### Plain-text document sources
################
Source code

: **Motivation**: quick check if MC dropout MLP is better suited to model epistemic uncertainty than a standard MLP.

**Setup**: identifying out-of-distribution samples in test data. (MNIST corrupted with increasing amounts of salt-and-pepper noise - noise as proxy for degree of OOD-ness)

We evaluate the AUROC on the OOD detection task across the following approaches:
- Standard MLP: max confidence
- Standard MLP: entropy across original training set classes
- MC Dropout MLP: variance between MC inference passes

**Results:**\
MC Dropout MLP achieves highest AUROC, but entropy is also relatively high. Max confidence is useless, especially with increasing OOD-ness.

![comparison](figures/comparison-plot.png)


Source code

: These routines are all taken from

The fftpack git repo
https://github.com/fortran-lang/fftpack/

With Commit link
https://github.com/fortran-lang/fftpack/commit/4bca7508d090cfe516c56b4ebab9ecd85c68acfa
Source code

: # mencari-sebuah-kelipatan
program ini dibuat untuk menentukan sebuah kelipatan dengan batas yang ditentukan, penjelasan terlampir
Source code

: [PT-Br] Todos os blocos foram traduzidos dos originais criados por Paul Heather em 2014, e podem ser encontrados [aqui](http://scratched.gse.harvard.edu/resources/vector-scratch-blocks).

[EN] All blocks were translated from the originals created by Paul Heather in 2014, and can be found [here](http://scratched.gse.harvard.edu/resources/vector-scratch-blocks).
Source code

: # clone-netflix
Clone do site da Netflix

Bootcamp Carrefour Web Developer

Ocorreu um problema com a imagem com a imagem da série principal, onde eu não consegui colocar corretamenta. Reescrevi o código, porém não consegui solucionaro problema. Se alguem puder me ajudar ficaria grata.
################
### What you are asked to do
Each line of the data above containing the string "vector" is to be copied.

### Solution to this exercise
: [PT-Br] Todos os blocos foram traduzidos dos originais criados por Paul Heather em 2014, e podem ser encontrados [aqui](http://scratched.gse.harvard.edu/resources/vector-scratch-blocks).
[EN] All blocks were translated from the originals created by Paul Heather in 2014, and can be found [here](http://scratched.gse.harvard.edu/resources/vector-scratch-blocks).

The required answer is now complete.